Start of AVAILABLE DATA
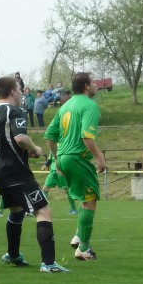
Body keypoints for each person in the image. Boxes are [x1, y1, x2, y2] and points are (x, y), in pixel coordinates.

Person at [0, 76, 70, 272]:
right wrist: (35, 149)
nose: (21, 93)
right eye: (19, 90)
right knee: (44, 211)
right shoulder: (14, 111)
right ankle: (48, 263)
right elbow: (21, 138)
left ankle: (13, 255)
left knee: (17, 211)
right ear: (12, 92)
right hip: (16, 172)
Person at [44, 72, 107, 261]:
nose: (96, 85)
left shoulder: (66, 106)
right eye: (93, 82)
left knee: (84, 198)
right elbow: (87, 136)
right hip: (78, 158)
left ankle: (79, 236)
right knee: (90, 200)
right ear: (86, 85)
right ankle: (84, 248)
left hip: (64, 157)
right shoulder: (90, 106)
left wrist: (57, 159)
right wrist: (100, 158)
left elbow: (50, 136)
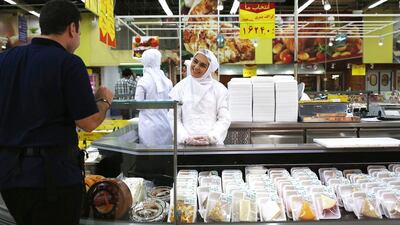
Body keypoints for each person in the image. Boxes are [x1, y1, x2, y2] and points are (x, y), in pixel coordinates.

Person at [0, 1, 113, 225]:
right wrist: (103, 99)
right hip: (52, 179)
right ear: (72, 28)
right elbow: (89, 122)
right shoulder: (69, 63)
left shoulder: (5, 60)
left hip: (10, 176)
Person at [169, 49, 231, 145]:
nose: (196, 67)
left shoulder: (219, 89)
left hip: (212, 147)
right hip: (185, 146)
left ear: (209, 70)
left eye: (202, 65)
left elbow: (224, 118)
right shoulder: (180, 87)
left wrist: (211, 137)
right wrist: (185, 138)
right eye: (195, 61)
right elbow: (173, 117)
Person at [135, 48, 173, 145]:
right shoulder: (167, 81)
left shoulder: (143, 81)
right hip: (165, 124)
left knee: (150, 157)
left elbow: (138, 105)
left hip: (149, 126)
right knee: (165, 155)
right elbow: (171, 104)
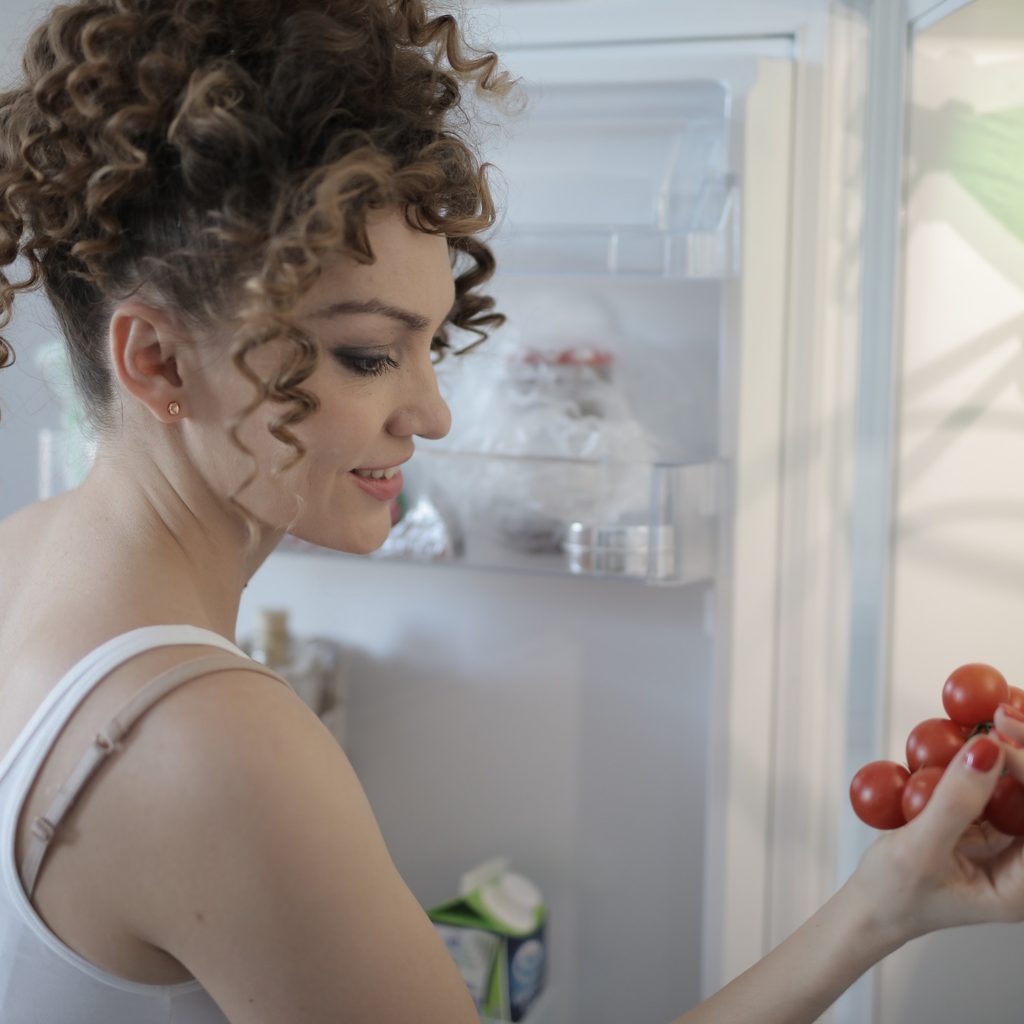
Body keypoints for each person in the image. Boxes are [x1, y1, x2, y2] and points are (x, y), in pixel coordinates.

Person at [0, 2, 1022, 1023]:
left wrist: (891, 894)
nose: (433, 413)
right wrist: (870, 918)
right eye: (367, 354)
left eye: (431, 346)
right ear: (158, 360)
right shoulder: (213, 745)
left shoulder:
End of AVAILABLE DATA
Start of AVAILABLE DATA
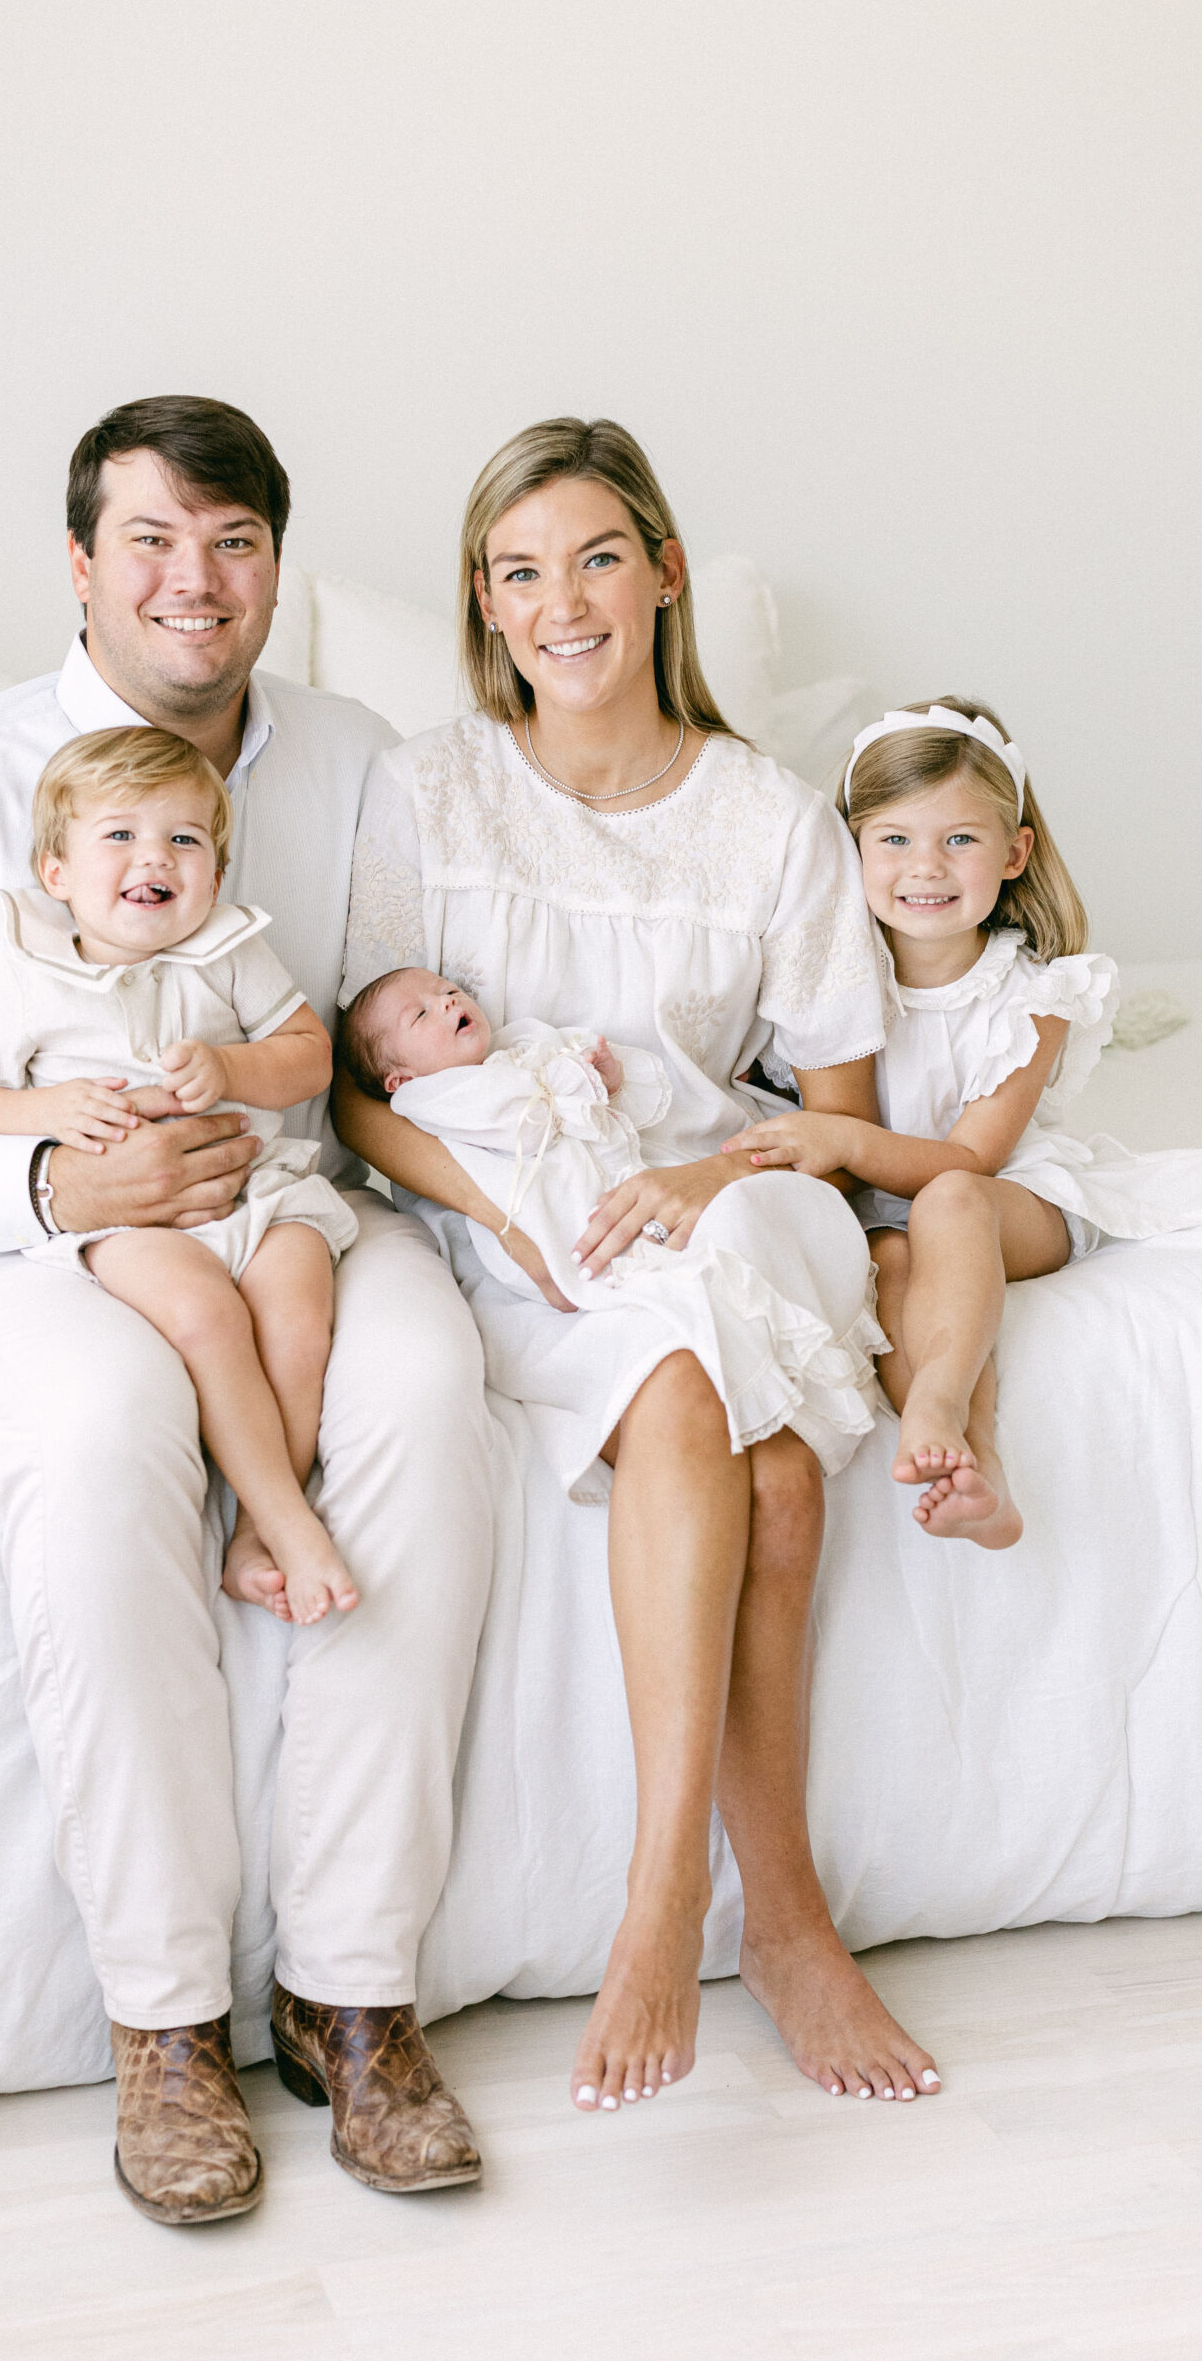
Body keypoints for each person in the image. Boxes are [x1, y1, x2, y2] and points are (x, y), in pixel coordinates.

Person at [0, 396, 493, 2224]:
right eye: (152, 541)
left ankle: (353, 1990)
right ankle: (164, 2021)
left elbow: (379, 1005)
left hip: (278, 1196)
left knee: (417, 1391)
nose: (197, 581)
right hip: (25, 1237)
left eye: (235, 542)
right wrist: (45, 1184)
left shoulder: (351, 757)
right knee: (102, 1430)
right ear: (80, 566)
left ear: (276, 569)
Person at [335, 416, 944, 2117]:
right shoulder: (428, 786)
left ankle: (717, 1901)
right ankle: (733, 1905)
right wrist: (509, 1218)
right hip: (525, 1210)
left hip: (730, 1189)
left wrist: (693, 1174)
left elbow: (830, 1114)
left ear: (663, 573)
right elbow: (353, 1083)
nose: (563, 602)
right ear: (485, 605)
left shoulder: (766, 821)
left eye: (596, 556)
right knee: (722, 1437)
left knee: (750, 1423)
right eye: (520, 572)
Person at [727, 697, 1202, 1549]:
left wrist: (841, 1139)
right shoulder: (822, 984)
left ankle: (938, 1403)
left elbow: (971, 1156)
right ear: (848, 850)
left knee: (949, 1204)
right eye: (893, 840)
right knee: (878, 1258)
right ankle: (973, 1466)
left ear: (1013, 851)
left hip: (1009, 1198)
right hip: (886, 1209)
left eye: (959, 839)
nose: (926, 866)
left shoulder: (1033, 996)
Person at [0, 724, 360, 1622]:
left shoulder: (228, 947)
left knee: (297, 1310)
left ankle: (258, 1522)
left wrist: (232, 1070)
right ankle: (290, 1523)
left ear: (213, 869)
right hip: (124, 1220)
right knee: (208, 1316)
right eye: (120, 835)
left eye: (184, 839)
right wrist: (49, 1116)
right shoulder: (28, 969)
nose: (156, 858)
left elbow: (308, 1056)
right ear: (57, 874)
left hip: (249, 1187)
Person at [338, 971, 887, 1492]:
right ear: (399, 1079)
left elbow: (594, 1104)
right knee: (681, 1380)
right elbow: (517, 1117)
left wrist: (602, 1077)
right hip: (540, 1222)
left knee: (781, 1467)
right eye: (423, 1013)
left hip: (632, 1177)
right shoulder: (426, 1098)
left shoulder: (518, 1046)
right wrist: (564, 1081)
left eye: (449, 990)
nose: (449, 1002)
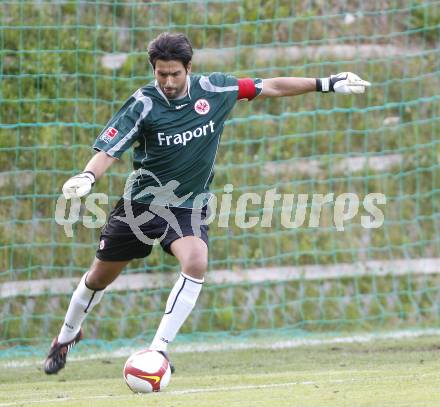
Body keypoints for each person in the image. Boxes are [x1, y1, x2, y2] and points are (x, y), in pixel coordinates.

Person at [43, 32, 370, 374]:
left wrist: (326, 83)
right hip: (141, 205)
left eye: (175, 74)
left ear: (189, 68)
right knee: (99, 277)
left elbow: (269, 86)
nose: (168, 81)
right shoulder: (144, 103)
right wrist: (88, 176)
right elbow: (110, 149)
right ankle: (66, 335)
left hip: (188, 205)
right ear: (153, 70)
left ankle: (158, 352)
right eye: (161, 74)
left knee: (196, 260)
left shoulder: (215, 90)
End of AVAILABLE DATA
Start of AVAILABLE DATA
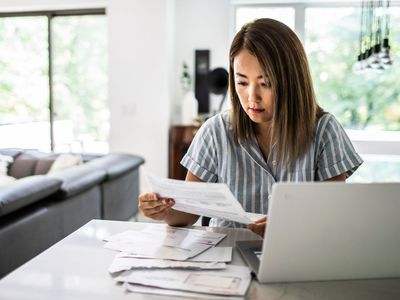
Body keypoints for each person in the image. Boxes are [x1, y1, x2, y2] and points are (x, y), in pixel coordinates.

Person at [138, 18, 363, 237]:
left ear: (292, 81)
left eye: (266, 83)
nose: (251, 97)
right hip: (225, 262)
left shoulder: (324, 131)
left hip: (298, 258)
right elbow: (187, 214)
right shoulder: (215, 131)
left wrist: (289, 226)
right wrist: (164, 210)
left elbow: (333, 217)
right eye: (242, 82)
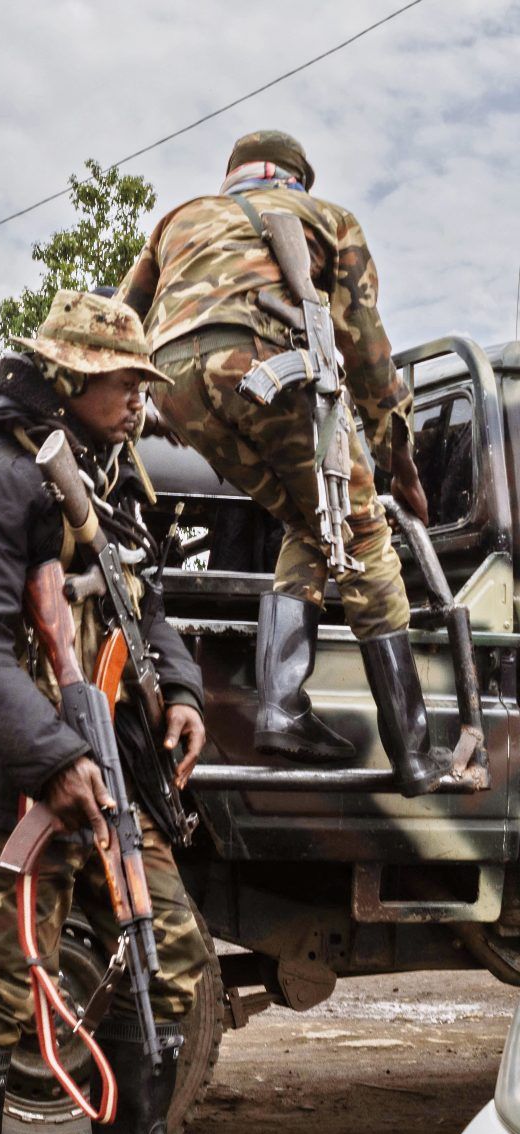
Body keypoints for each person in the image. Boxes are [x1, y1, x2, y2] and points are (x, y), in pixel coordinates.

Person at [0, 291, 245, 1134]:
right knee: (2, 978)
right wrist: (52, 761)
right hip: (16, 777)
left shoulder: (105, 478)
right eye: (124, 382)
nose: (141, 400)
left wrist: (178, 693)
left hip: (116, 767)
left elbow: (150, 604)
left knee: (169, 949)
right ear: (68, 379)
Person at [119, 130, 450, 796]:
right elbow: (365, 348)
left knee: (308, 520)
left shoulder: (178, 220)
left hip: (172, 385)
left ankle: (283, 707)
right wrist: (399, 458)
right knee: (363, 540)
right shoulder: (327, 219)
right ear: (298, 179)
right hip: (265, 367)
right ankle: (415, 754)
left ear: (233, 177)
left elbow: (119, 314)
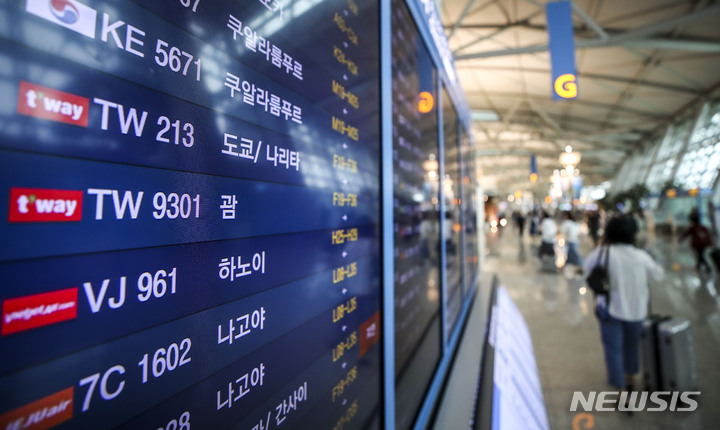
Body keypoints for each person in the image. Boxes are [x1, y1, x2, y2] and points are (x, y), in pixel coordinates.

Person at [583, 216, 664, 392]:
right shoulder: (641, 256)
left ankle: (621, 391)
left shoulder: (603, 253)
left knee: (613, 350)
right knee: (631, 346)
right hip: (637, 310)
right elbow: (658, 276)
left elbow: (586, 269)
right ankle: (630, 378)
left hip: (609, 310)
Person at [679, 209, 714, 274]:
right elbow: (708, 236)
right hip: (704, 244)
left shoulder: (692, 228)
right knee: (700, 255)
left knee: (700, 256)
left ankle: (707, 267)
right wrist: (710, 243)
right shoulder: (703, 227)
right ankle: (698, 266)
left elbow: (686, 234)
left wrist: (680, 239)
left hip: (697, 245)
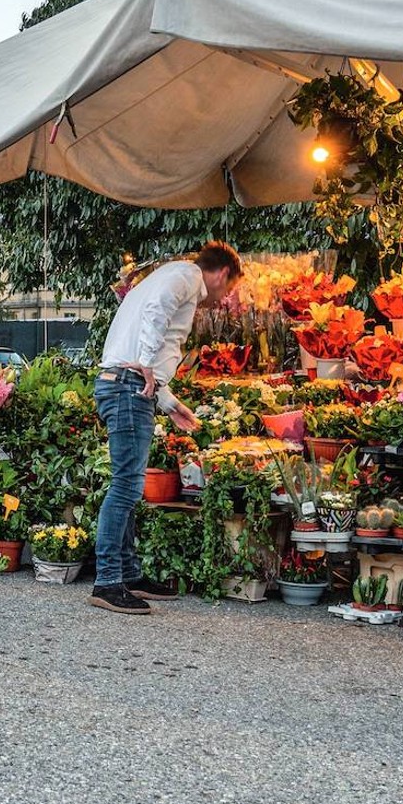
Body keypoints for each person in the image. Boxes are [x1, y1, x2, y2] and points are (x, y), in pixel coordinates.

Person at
End of AVAILABLE DATA
▶ [DIRECTIONS] In the entries above, every line from the line with "right shoulder: (822, 984)" to the line with "left shoulder: (215, 90)" is to be printed exactly, with both ends included and pictures excluded.

▶ [SOLUTION TO THIS PROBLEM]
right shoulder: (822, 984)
left ankle: (938, 1403)
left elbow: (971, 1156)
right ear: (848, 850)
left knee: (949, 1204)
right eye: (893, 840)
right knee: (878, 1258)
right ankle: (973, 1466)
left ear: (1013, 851)
left hip: (1009, 1198)
right hip: (886, 1209)
left eye: (959, 839)
nose: (926, 866)
left shoulder: (1033, 996)
Person at [0, 724, 360, 1622]:
left shoulder: (228, 947)
left knee: (297, 1310)
left ankle: (258, 1522)
left wrist: (232, 1070)
right ankle: (290, 1523)
left ear: (213, 869)
right hip: (124, 1220)
right knee: (208, 1316)
right eye: (120, 835)
left eye: (184, 839)
right wrist: (49, 1116)
right shoulder: (28, 969)
nose: (156, 858)
left elbow: (308, 1056)
right ear: (57, 874)
left hip: (249, 1187)
Person at [338, 971, 887, 1492]:
right ear: (399, 1079)
left elbow: (594, 1104)
right knee: (681, 1380)
right elbow: (517, 1117)
left wrist: (602, 1077)
right hip: (540, 1222)
left knee: (781, 1467)
right eye: (423, 1013)
left hip: (632, 1177)
right shoulder: (426, 1098)
left shoulder: (518, 1046)
right wrist: (564, 1081)
left eye: (449, 990)
nose: (449, 1002)
Body keypoints for each person in the image. Boxes are [x1, y1, x2, y2] and points are (x, y), in pixel coordinates.

Person at [43, 32, 370, 374]:
left wrist: (326, 83)
right hip: (141, 205)
left eye: (175, 74)
left ear: (189, 68)
right knee: (99, 277)
left elbow: (269, 86)
nose: (168, 81)
right shoulder: (144, 103)
right wrist: (88, 176)
right elbow: (110, 149)
right ankle: (66, 335)
left hip: (188, 205)
right ear: (153, 70)
left ankle: (158, 352)
right eye: (161, 74)
left knee: (196, 260)
left shoulder: (215, 90)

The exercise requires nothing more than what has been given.